Ultimately, every viewer could have their own theory as to how much of the film is set outside of reality- The Return refuses to offer a linear narrative, in fact it does its best to lay out a string of red herrings; characters whose arcs never seem to go anywhere- and even within the main story dreams play prominent roles at plot points throughout.
Lynch’s mesmeric use of the dream state is a powerful tool that allows the film to tell the story that it wants to in an altogether more experimental way. Lynch’s interest in meditation transcends more than just the dreams in Twin Peaks, it envelops the entire film.

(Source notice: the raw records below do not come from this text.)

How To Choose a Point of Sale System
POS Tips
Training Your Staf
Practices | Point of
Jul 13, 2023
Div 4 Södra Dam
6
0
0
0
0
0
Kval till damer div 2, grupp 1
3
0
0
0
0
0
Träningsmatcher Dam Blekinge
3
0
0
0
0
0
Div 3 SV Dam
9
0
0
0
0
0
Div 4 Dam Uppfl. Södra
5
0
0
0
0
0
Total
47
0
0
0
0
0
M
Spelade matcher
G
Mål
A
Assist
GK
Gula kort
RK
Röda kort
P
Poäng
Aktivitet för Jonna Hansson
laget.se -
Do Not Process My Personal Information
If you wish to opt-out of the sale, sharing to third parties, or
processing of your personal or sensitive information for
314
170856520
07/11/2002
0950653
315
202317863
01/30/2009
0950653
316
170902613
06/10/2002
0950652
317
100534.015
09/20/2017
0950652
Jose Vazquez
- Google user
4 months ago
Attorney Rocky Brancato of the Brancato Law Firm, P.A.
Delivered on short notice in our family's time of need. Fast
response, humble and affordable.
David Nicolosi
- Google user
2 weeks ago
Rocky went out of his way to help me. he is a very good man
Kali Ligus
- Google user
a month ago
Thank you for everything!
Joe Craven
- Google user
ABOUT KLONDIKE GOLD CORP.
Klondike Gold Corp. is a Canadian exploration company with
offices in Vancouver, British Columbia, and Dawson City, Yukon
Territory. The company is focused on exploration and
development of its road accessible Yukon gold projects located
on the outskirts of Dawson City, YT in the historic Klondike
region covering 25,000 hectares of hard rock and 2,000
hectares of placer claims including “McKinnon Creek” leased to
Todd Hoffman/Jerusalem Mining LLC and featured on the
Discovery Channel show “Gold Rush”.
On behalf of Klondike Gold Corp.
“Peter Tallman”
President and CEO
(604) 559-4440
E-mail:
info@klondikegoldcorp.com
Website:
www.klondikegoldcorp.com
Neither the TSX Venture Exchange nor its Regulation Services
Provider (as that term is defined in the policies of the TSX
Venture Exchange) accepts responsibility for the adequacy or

The pacing is extraordinarily slow in places; one scene in part seven consists of a young man sweeping a floor in the Roadhouse for two and a half minutes, more than enough time for the audience to figure out the metaphor. Perhaps the plot- if that indeed is the correct word to use here- could be told in half the run time of The Return, yet that is not the primary thing to take away. Twin Peaks: The Return is not about understanding, but experiencing.
Dreams in Twin Peaks: The Return are as cryptically expository as they are visually dazzling; Dougie Jones’ life is spared in one instance because Bradley Michum (Jim Belushi) had a dream about a box with cherry pie inside, meaning that he and his brother could not kill Dougie.

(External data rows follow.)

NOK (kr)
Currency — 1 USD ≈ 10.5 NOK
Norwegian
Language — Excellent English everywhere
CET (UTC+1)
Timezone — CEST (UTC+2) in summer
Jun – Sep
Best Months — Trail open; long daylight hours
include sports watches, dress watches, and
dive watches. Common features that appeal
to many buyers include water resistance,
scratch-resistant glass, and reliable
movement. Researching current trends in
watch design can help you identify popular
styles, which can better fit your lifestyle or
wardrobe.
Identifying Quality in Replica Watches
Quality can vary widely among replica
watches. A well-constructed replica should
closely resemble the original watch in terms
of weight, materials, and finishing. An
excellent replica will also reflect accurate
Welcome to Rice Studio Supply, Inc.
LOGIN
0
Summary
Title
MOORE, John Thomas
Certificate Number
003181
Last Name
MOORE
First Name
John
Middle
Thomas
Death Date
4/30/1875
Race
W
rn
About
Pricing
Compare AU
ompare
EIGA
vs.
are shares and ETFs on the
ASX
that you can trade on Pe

The fact that this could happen shows that Twin Peaks fans are so understanding of Lynch’s methods and their complexities that a scene such as this would not be questioned contextually- not even the characters question the dreams that each other have, demonstrating that the power dreams possess are often stronger than the trust the people have with each other.

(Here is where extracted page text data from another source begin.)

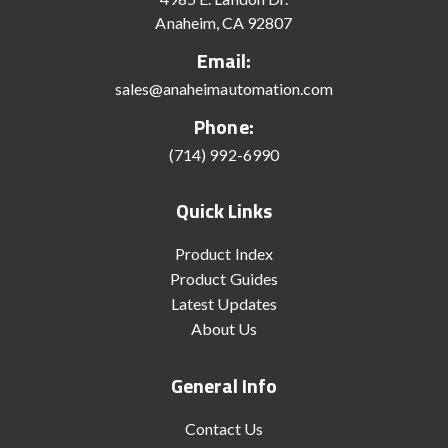
Anaheim, CA 92807
Email:
sales@anaheimautomation.com
Phone:
(714) 992-6990
Quick Links
Product Index
Product Guides
Latest Updates
About Us
General Info
Contact Us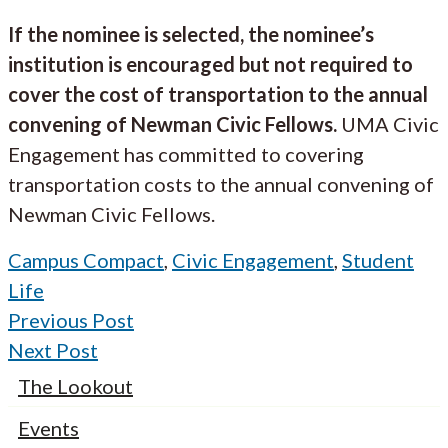
If the nominee is selected, the nominee’s
institution is encouraged but not required to
cover the cost of transportation to the annual
convening of Newman Civic Fellows.
UMA Civic
Engagement has committed to covering
transportation costs to the annual convening of
Newman Civic Fellows.
Campus Compact
,
Civic Engagement
,
Student
Life
Previous Post
Next Post
The Lookout
Events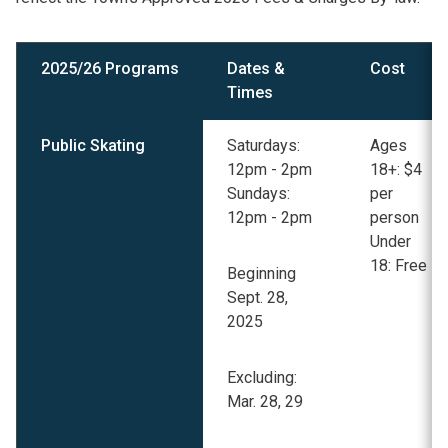
2025/26 Programs
Dates &
Cost
Times
Public Skating
Saturdays:
Ages
12pm - 2pm
18+: $4
Sundays:
per
12pm - 2pm
person
Under
18: Free
Beginning
Sept. 28,
2025
Excluding:
Mar. 28, 29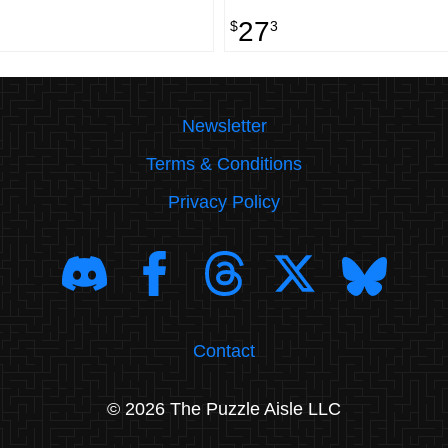
27
$
3
Newsletter
Terms & Conditions
Privacy Policy
Contact
© 2026 The Puzzle Aisle LLC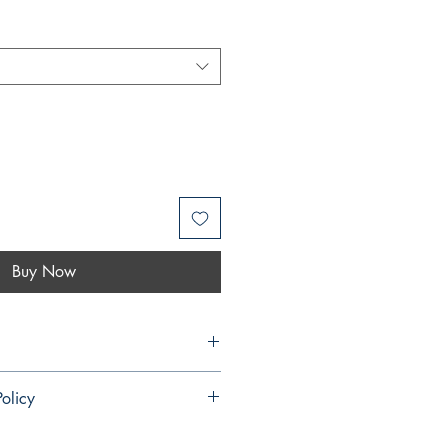
Buy Now
 Rosas
olicy
ndable and cannot be cancelled once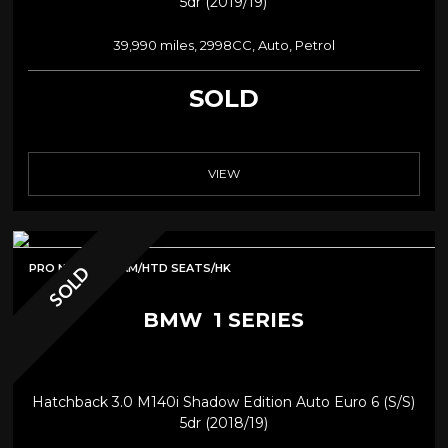
5dr (2019/19)
39,990 miles, 2998CC, Auto, Petrol
SOLD
VIEW
PRO NAV/REV CAM/HTD SEATS/HK
SOLD
BMW
1 SERIES
Hatchback 3.0 M140i Shadow Edition Auto Euro 6 (s/s)
5dr (2018/19)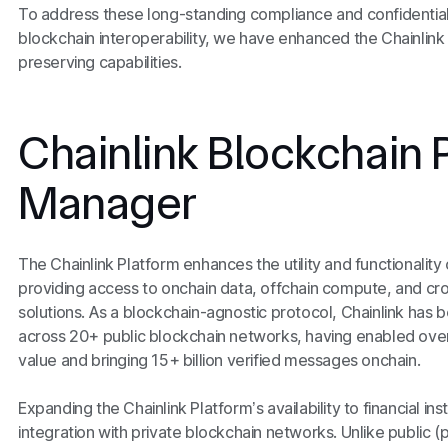
To address these long-standing compliance and confidentiali
blockchain interoperability, we have enhanced the Chainlink
preserving capabilities.
Chainlink Blockchain 
Manager
The Chainlink Platform enhances the utility and functionalit
providing access to onchain data, offchain compute, and cros
solutions. As a blockchain-agnostic protocol, Chainlink has 
across 20+ public blockchain networks, having enabled over $
value and bringing 15+ billion verified messages onchain.
Expanding the Chainlink Platform’s availability to financial in
integration with private blockchain networks. Unlike public 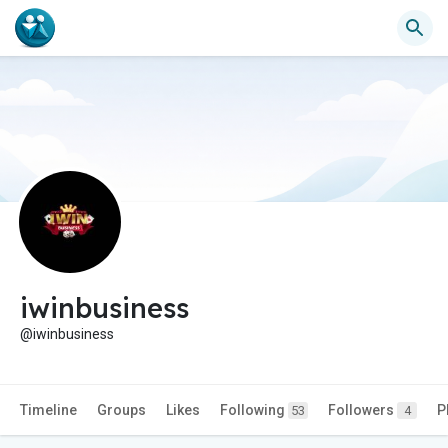
iwinbusiness
@iwinbusiness
Timeline
Groups
Likes
Following
Followers
P
53
4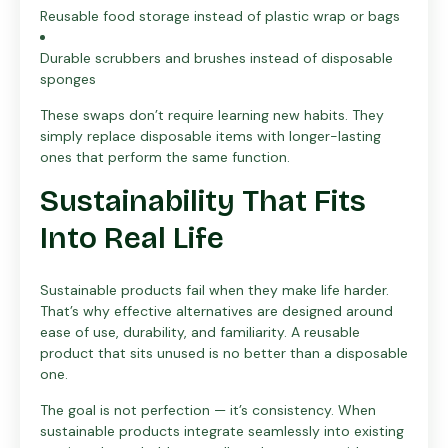
Reusable food storage instead of plastic wrap or bags
Durable scrubbers and brushes instead of disposable
sponges
These swaps don’t require learning new habits. They
simply replace disposable items with longer-lasting
ones that perform the same function.
Sustainability That Fits
Into Real Life
Sustainable products fail when they make life harder.
That’s why effective alternatives are designed around
ease of use, durability, and familiarity. A reusable
product that sits unused is no better than a disposable
one.
The goal is not perfection — it’s consistency. When
sustainable products integrate seamlessly into existing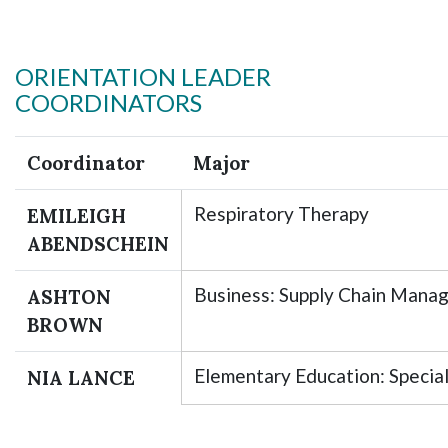
ORIENTATION LEADER
COORDINATORS
Coordinator
Major
Respiratory Therapy
EMILEIGH
ABENDSCHEIN
Business: Supply Chain Mana
ASHTON
BROWN
Elementary Education: Specia
NIA LANCE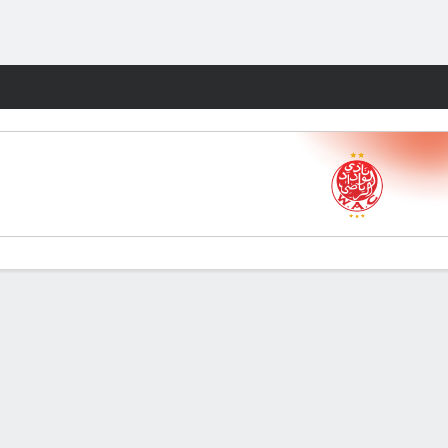
Fantasy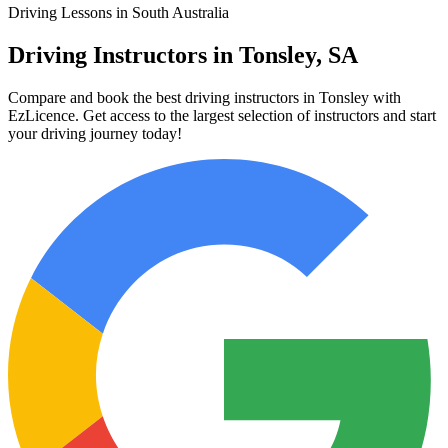
Driving Lessons in South Australia
Driving Instructors in Tonsley, SA
Compare and book the best driving instructors in Tonsley with
EzLicence. Get access to the largest selection of instructors and start
your driving journey today!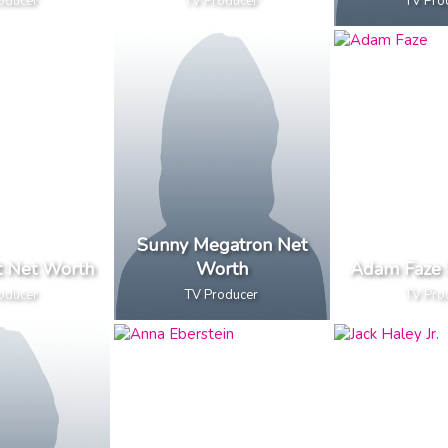
oducer
TV Producer
TV Pro
Sunny Megatron Net
t Net Worth
Worth
Adam Faze 
oducer
TV Producer
TV Pro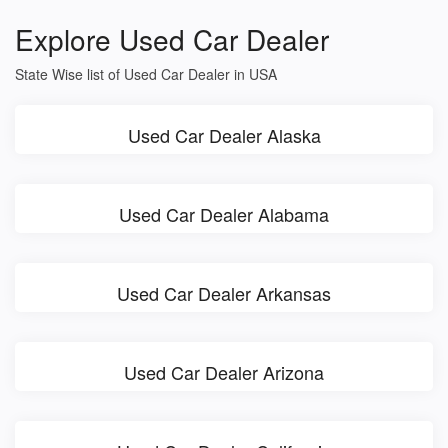
Explore Used Car Dealer
State Wise list of Used Car Dealer in USA
Used Car Dealer Alaska
Used Car Dealer Alabama
Used Car Dealer Arkansas
Used Car Dealer Arizona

3. Distorting sound design and soundtrack
“I am the Arm. And I sound like this.”
Casting an eye down the credit scroll of any of the “parts” of Twin Peaks: The Return and there is one eye-catching feature that stands out from the rest of the participants of the post-production process- David Lynch is solely credited for the sound design. This should not come as a surprise, as the distortions and confusion that comes with many of the scenes in The Return is amplified by the bizarre series of sounds that accompany the visuals.
Electricity plays a such a vital role in the film that it almost becomes an entity, as real and threatening as the human antagonists that are paraded throughout the piece. “It is in our house now”, warns the Fireman in the very opening scene of The Return, as if the sanctity of the Red Room had somehow been invaded by a much darker entity. The electricity manifests itself, almost as a guiding sound that appears in the lower reaches of the Great Northern hotel, in the cackling, crackled voice of the Evolution of the Arm.
Lynch has also reached deep into his list of musical contacts to create a glorious compilation of musical scenes that take place in the Roadhouse throughout The Return. Notably this sees a reunion of Lynch with Nine Inch Nails, whose founder Trent Reznor produced the soundtrack to Lost Highway.
Lynch’s son can also be seen playing among another act in the Roadhouse; these scenes often come at the end of “parts”, where familiar and unfamiliar characters alike hold cryptic conversations around bar tables before the bands put on a show. The fame that comes with some of these musicians is an unusual side-step for the town of Twin Peaks, the citizens of which are very proud of their quirkiness- Twin Peaks are so unusual that the familiarity of famous bands and groups is itself, suspicious.
The familiar tunes of composer Angelo Badalamenti are withheld for a great duration of the film; when we finally hear the theme tune outside of the credits, The Return is over fifteen hours in, as Dale Cooper’s return to presumed normality almost brings the welcoming music back with him out of slumber. Lynch is so acutely aware of the audience’s association with the score of Twin Peaks that he is, at first, reluctant to reuse it as the audience should somehow earn the right to hear it again after experiencing a certain portion of The Return.